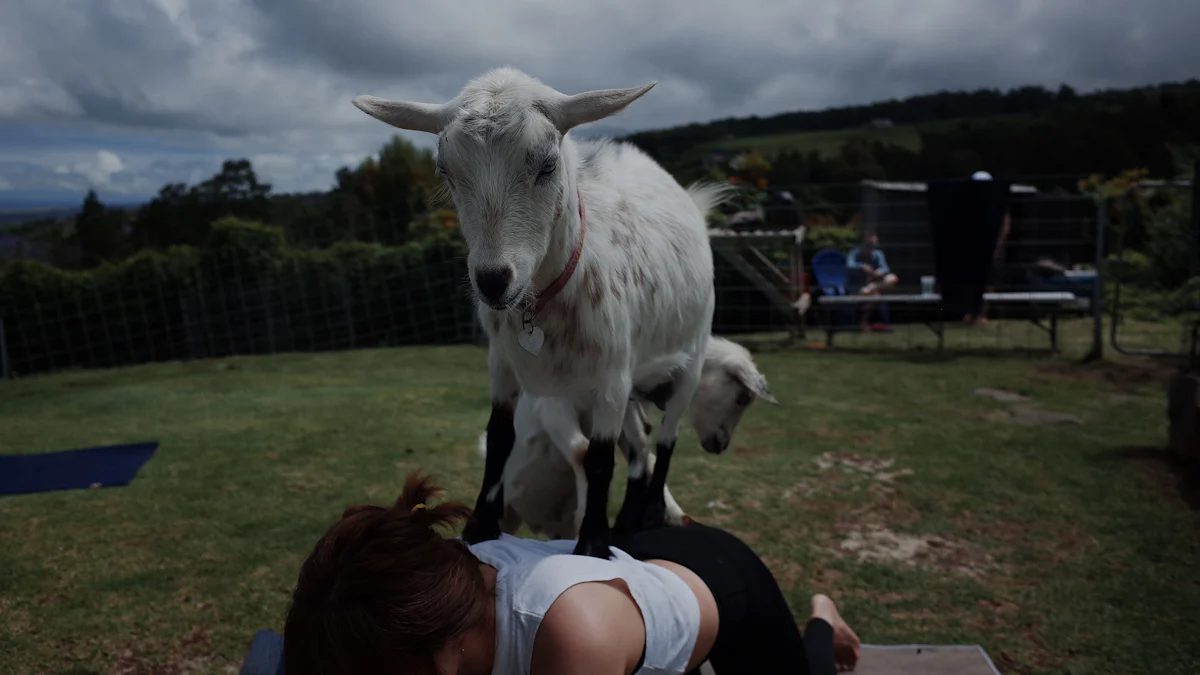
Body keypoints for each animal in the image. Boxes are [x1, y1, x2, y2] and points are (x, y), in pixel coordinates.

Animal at [353, 68, 728, 557]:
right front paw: (479, 528)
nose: (494, 281)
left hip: (689, 354)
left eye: (548, 165)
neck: (541, 308)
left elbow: (600, 457)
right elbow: (500, 439)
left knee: (666, 438)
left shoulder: (611, 376)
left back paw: (645, 514)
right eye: (444, 170)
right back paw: (628, 518)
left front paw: (592, 544)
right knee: (640, 443)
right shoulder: (502, 365)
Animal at [483, 336, 778, 540]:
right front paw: (589, 519)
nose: (721, 445)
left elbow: (646, 455)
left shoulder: (621, 423)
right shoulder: (554, 408)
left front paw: (673, 515)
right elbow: (582, 451)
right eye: (743, 398)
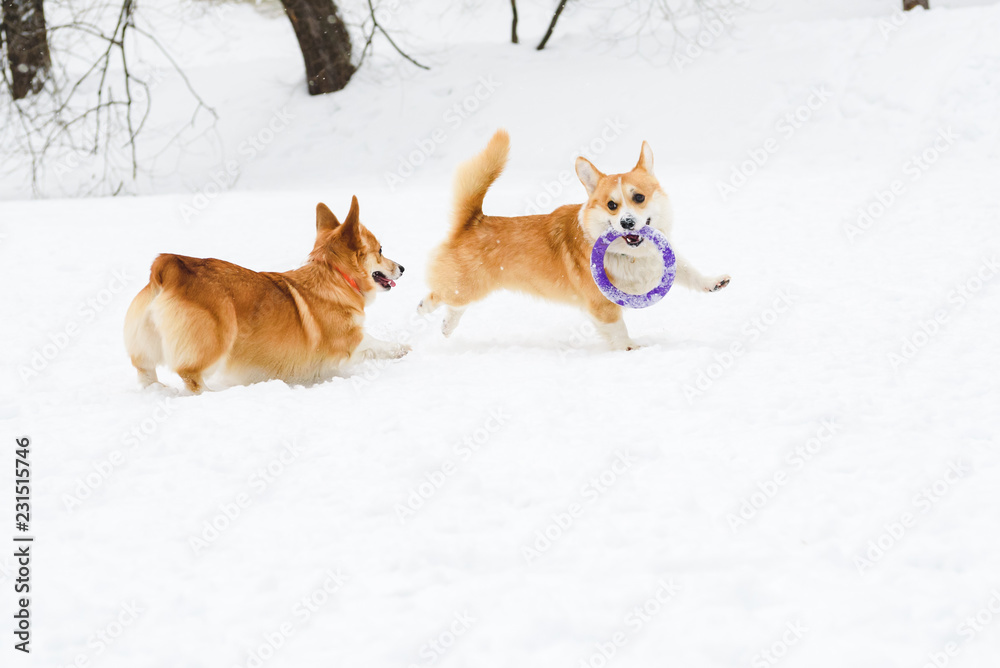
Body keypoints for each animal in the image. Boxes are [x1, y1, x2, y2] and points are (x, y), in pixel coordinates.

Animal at [124, 198, 406, 394]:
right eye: (381, 250)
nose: (403, 268)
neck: (334, 275)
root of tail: (168, 267)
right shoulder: (350, 340)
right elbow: (380, 344)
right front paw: (404, 349)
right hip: (216, 341)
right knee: (191, 377)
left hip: (145, 347)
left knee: (146, 373)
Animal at [418, 130, 732, 350]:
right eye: (611, 205)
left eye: (639, 197)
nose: (627, 223)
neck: (631, 255)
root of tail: (472, 220)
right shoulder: (602, 304)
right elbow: (618, 329)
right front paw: (631, 348)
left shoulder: (661, 262)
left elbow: (691, 273)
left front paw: (715, 282)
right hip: (467, 285)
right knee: (440, 295)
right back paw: (424, 308)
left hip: (472, 289)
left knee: (455, 307)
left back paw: (446, 327)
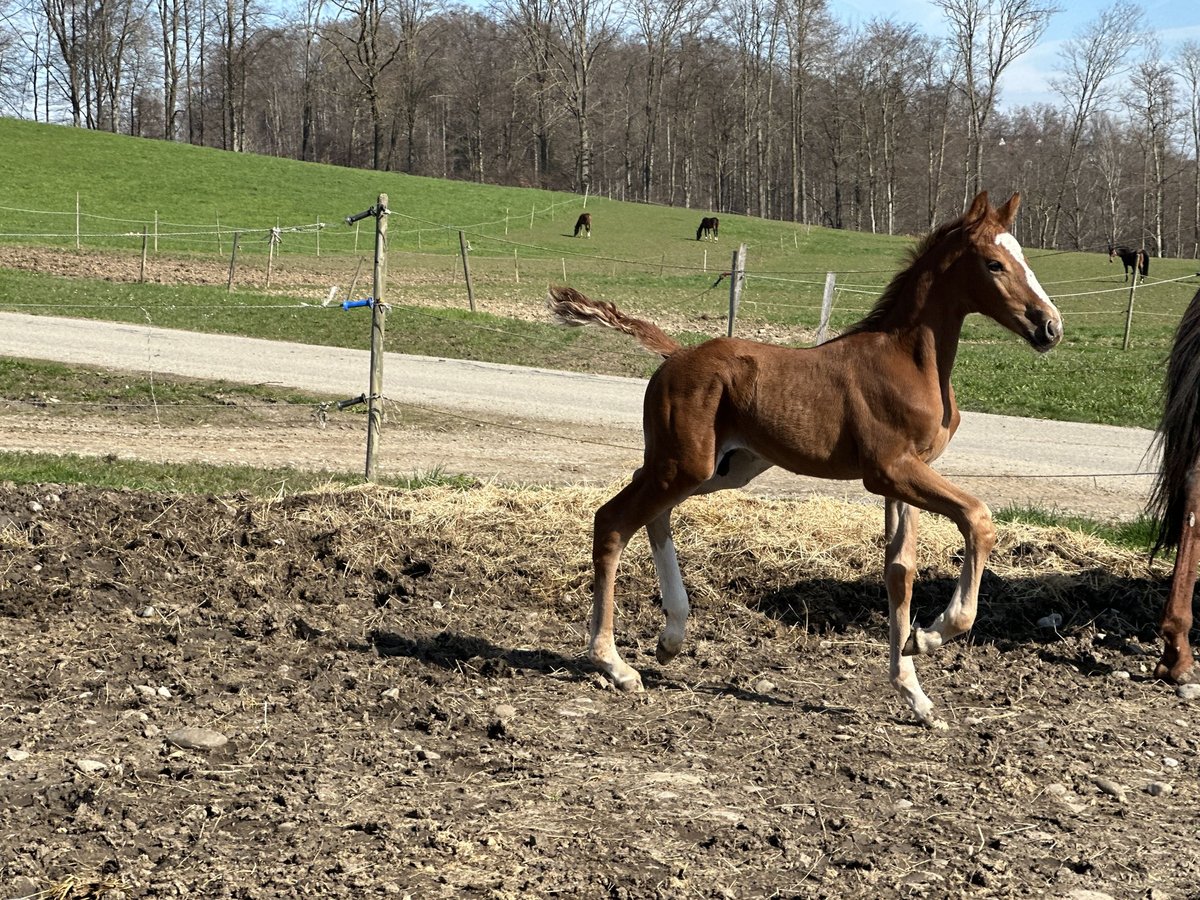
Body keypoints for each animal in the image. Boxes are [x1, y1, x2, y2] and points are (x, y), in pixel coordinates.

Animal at [549, 194, 1065, 729]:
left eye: (1023, 257)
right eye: (994, 264)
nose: (1050, 326)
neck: (909, 361)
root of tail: (674, 354)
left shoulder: (906, 476)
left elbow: (900, 572)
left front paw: (915, 694)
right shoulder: (891, 469)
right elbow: (978, 519)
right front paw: (929, 636)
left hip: (722, 467)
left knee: (650, 510)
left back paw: (671, 638)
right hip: (685, 465)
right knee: (613, 520)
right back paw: (614, 663)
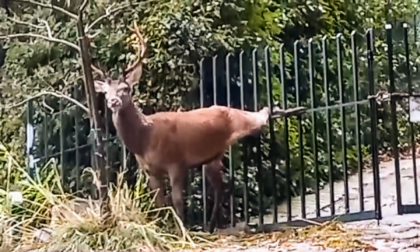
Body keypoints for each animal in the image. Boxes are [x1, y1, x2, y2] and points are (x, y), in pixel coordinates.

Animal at [92, 22, 296, 233]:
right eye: (105, 92)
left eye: (125, 89)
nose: (113, 102)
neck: (145, 139)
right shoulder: (150, 170)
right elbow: (159, 203)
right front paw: (161, 229)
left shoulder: (176, 162)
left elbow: (178, 200)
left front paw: (183, 230)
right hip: (212, 158)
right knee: (221, 187)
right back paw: (211, 225)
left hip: (241, 120)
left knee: (259, 117)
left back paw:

──────────

Work request:
Return only the lines from the line containing "right back paw: (614, 663)" through the last line of the records above, both ends included, exactly as written, leaving pictures out.

Written solution:
right back paw: (614, 663)
Body keypoints for each animal in the image. Boxes are [x1, y1, x2, y2] and points are (x, y), in pixel coordinates.

Animal at [92, 22, 296, 233]:
right eye: (105, 92)
left eye: (125, 89)
nose: (113, 102)
neck: (145, 139)
right shoulder: (150, 170)
right elbow: (159, 203)
right front paw: (161, 229)
left shoulder: (176, 162)
left elbow: (178, 200)
left front paw: (183, 230)
right hip: (212, 158)
right knee: (221, 187)
right back paw: (211, 225)
left hip: (241, 120)
left knee: (259, 117)
left back paw:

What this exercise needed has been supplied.